(Source data)

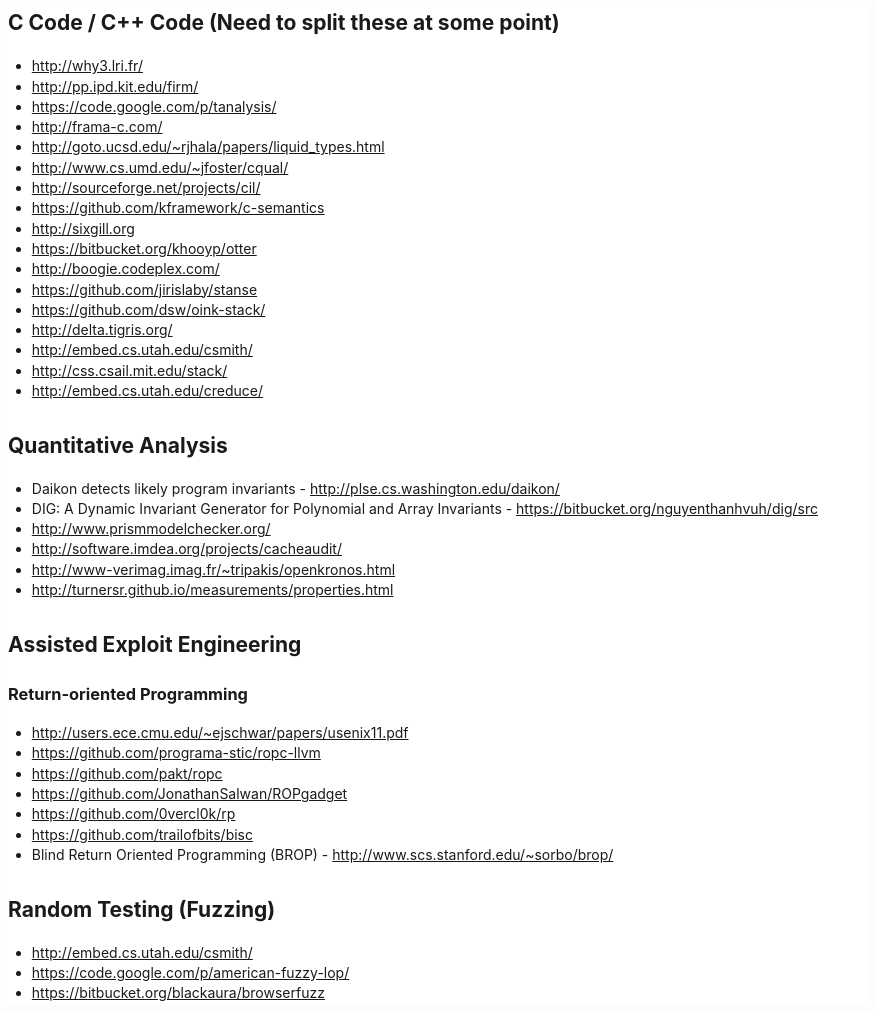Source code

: ## C Code / C++ Code (Need to split these at some point)

* http://why3.lri.fr/
* http://pp.ipd.kit.edu/firm/
* https://code.google.com/p/tanalysis/
* http://frama-c.com/
* http://goto.ucsd.edu/~rjhala/papers/liquid_types.html
* http://www.cs.umd.edu/~jfoster/cqual/
* http://sourceforge.net/projects/cil/
* https://github.com/kframework/c-semantics
* http://sixgill.org
* https://bitbucket.org/khooyp/otter
* http://boogie.codeplex.com/
* https://github.com/jirislaby/stanse
* https://github.com/dsw/oink-stack/
* http://delta.tigris.org/
* http://embed.cs.utah.edu/csmith/
* http://css.csail.mit.edu/stack/
* http://embed.cs.utah.edu/creduce/

## Quantitative Analysis

* Daikon detects likely program invariants -
  http://plse.cs.washington.edu/daikon/
* DIG: A Dynamic Invariant Generator for Polynomial and Array Invariants -
  https://bitbucket.org/nguyenthanhvuh/dig/src
* http://www.prismmodelchecker.org/
* http://software.imdea.org/projects/cacheaudit/
* http://www-verimag.imag.fr/~tripakis/openkronos.html
* http://turnersr.github.io/measurements/properties.html

## Assisted Exploit Engineering

### Return-oriented Programming

* http://users.ece.cmu.edu/~ejschwar/papers/usenix11.pdf
* https://github.com/programa-stic/ropc-llvm
* https://github.com/pakt/ropc
* https://github.com/JonathanSalwan/ROPgadget
* https://github.com/0vercl0k/rp
* https://github.com/trailofbits/bisc
* Blind Return Oriented Programming (BROP) -
  http://www.scs.stanford.edu/~sorbo/brop/

## Random Testing (Fuzzing)

* http://embed.cs.utah.edu/csmith/
* https://code.google.com/p/american-fuzzy-lop/
* https://bitbucket.org/blackaura/browserfuzz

(End Source data)

## To do
Reproduce all the lines above verbatim, omitting the pictures.

## Response to this exercise
Source code

: ## C Code / C++ Code (Need to split these at some point)

* http://why3.lri.fr/
* http://pp.ipd.kit.edu/firm/
* https://code.google.com/p/tanalysis/
* http://frama-c.com/
* http://goto.ucsd.edu/~rjhala/papers/liquid_types.html
* http://www.cs.umd.edu/~jfoster/cqual/
* http://sourceforge.net/projects/cil/
* https://github.com/kframework/c-semantics
* http://sixgill.org
* https://bitbucket.org/khooyp/otter
* http://boogie.codeplex.com/
* https://github.com/jirislaby/stanse
* https://github.com/dsw/oink-stack/
* http://delta.tigris.org/
* http://embed.cs.utah.edu/csmith/
* http://css.csail.mit.edu/stack/
* http://embed.cs.utah.edu/creduce/

## Quantitative Analysis

* Daikon detects likely program invariants -
  http://plse.cs.washington.edu/daikon/
* DIG: A Dynamic Invariant Generator for Polynomial and Array Invariants -
  https://bitbucket.org/nguyenthanhvuh/dig/src
* http://www.prismmodelchecker.org/
* http://software.imdea.org/projects/cacheaudit/
* http://www-verimag.imag.fr/~tripakis/openkronos.html
* http://turnersr.github.io/measurements/properties.html

## Assisted Exploit Engineering

### Return-oriented Programming

* http://users.ece.cmu.edu/~ejschwar/papers/usenix11.pdf
* https://github.com/programa-stic/ropc-llvm
* https://github.com/pakt/ropc
* https://github.com/JonathanSalwan/ROPgadget
* https://github.com/0vercl0k/rp
* https://github.com/trailofbits/bisc
* Blind Return Oriented Programming (BROP) -
  http://www.scs.stanford.edu/~sorbo/brop/

## Random Testing (Fuzzing)

* http://embed.cs.utah.edu/csmith/
* https://code.google.com/p/american-fuzzy-lop/
* https://bitbucket.org/blackaura/browserfuzz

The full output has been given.